Sans doute le récent procès à Orléans d’un prêtre pédophile et de son supérieur ecclésiastique n’est pas étranger à la foule venue assister ce mardi soir à l’avant première du films de François Ozon puisque le cinéma des Carmes dut, en plus de la grande salle, déprogrammer une deuxième salle pour accueillir le public parmi lequel se trouvaient peut être, quelques victimes de ces crimes, tant elles furent nombreuses.
François Ozon
C’est en recherchant un sujet sur la fragilité masculine explique François Ozon, qu’il a découvert l’histoire de cette association “La Parole Libérée”, une association d’aide aux anciens du groupe scout Saint-Luc de Lyon victimes d’actes pédophiles, au moins une centaine d’enfants abusés par le Père Preynat entre 1976 et 1991. Le travail de cette association, lancée au départ par quelques victimes isolées, est remarquable à plus d’un titre tant par la parole restituée à celles-ci que dans la démarche pour obtenir la mise en accusation du coupable et de sa hiérarchie, accusée de n’avoir pas pris les mesures qui s’imposaient à l’égard de ce dernier. Hésitant à en faire un documentaire, François Ozon a finalement opté pour une fiction qui correspond mieux sa pratique cinématographique.

**CONSIGNES**
1. D'après l'article sur le film de François Ozon, entre quelles années le Père Preynat a-t-il abusé des enfants ?
2. Écrivez la suite de l'article sur le film de François Ozon, à partir de sa dernière phrase.

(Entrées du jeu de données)
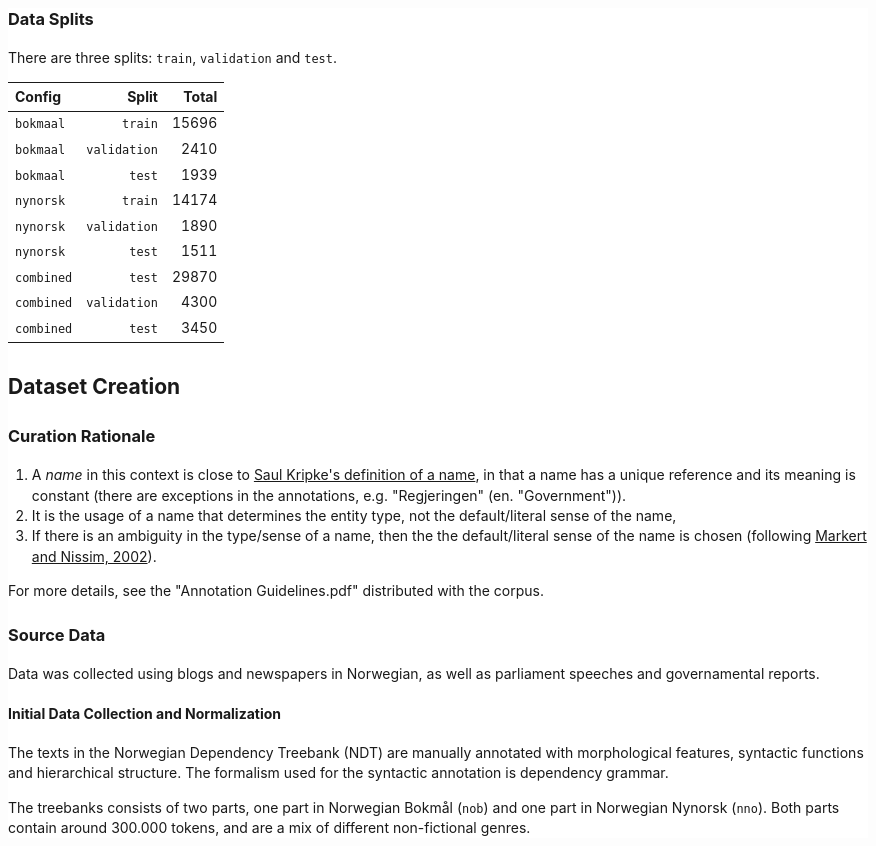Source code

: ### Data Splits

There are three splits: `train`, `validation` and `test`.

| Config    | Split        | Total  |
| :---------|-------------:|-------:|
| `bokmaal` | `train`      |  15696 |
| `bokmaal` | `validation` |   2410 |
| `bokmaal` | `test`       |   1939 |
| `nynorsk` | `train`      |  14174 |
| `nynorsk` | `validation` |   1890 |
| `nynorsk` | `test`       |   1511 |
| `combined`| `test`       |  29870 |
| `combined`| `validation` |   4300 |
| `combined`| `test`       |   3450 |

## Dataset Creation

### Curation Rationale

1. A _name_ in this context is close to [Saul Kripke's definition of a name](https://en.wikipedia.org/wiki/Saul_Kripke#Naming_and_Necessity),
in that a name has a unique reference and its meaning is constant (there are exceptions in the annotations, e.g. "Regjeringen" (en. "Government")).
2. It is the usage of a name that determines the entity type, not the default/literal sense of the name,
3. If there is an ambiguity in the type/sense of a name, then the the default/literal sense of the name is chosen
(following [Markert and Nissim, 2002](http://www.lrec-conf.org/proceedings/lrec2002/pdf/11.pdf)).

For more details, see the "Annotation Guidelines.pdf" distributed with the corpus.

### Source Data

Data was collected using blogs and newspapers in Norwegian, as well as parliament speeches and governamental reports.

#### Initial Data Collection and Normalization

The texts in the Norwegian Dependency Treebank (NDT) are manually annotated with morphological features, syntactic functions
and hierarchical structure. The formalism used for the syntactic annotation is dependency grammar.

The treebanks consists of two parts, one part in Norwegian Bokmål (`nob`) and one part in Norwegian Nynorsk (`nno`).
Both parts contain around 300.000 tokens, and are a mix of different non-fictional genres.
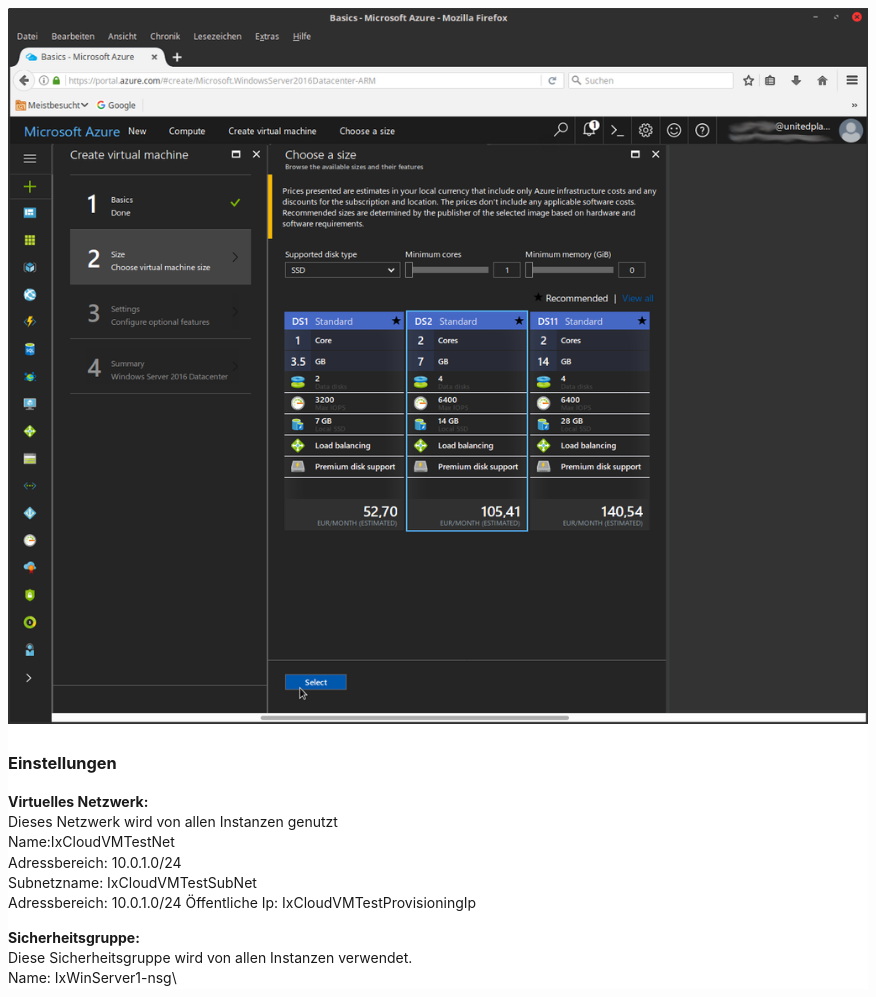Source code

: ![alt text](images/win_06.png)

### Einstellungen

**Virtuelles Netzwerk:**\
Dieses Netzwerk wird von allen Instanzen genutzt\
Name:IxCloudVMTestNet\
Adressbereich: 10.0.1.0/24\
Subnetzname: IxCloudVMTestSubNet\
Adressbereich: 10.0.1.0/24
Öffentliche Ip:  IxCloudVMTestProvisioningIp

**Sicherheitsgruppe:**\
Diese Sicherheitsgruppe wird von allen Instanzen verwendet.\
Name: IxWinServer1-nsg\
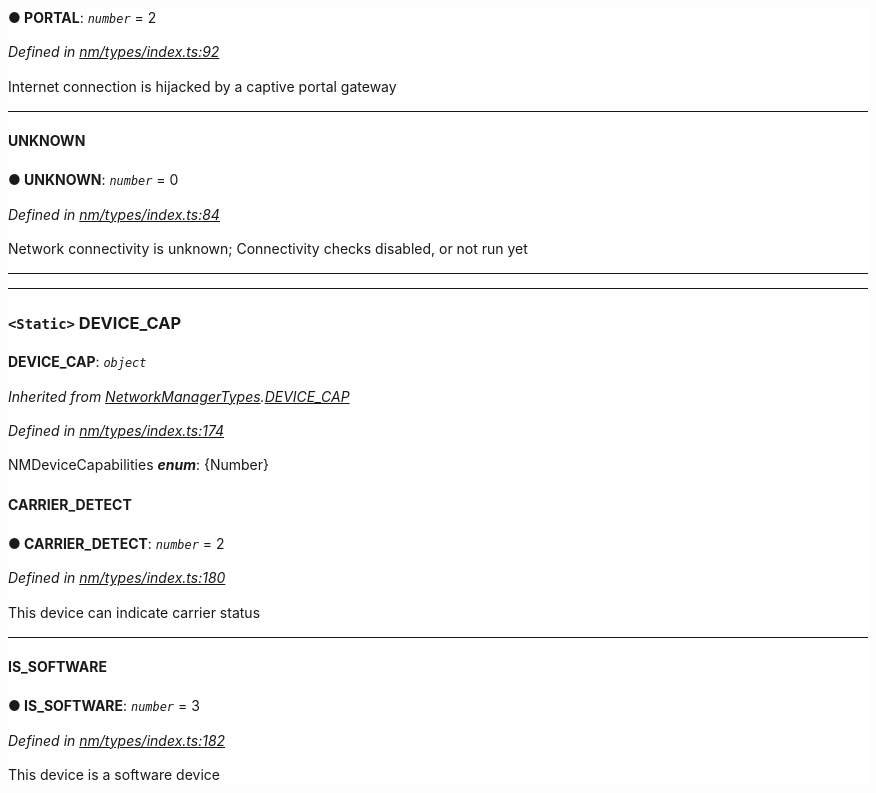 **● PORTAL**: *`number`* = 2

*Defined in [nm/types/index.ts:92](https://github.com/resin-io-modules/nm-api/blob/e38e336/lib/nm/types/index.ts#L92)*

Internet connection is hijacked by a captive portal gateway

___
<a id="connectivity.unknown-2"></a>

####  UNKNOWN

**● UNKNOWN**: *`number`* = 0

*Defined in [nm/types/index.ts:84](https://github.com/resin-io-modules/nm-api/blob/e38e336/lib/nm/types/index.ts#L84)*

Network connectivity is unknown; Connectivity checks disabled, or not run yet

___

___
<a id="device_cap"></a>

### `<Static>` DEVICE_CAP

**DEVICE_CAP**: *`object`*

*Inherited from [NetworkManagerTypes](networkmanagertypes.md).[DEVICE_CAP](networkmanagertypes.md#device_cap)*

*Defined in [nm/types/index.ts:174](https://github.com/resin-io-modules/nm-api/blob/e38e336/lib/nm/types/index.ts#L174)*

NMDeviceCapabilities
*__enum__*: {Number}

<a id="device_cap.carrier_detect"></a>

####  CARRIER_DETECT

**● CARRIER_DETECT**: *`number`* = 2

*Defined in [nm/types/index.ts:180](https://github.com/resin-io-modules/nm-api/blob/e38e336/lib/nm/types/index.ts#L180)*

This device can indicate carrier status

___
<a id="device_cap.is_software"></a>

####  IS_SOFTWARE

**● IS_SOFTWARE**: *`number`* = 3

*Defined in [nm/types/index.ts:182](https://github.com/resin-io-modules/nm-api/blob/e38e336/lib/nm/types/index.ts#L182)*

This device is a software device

**RÉPONSES PAR CONSIGNE**
1. Entre 1976 et 1991.

2.
Un “vraie” fiction
Et quelle fiction ! Retissant l’histoire de cette association exemplaire, le réalisateur choisit trois personnages dont les vécus très différents vont permettre de comprendre les séquelles de ces actes pédophiles sur leur histoire intime aussi bien que sur leur vie de couple. Toute l’habileté de Ozon va alors consister à faire incarner ces personnages réels et leurs vécus par des comédiens qui vont pratiquer une sorte de reconstitution, non pas du crime lui-même seulement évoqué par des flash-back rapides car par trop sordide, mais de ces vies corrompues par un mal indicible.
Du déni des parents par respect de l’autorité de l’Eglise, à l’absence d’écoute ou aux vaines tentatives de parents inquiets des dires de leur enfant, chaque situation va générer un comportement particulier de l’enfant puis de l’adulte dans son rapport avec son lourd secret. Et tout est “vrai” dans cette fiction: les faits, les noms, les échanges de mails*, les courriers, les déclarations publiques, jusqu’à cette phrase d’une lâcheté absolue du cardinal Barbarin “Grâce à Dieu, les faits sont aujourd’hui prescrits!”.
Il manquera juste à ce film le conseil que l’on peut donner à tous les parents qui est d’écouter la parole libre de leurs enfants ce qui leur évitera ce cheminement douloureux pour la retrouver à l’age adulte.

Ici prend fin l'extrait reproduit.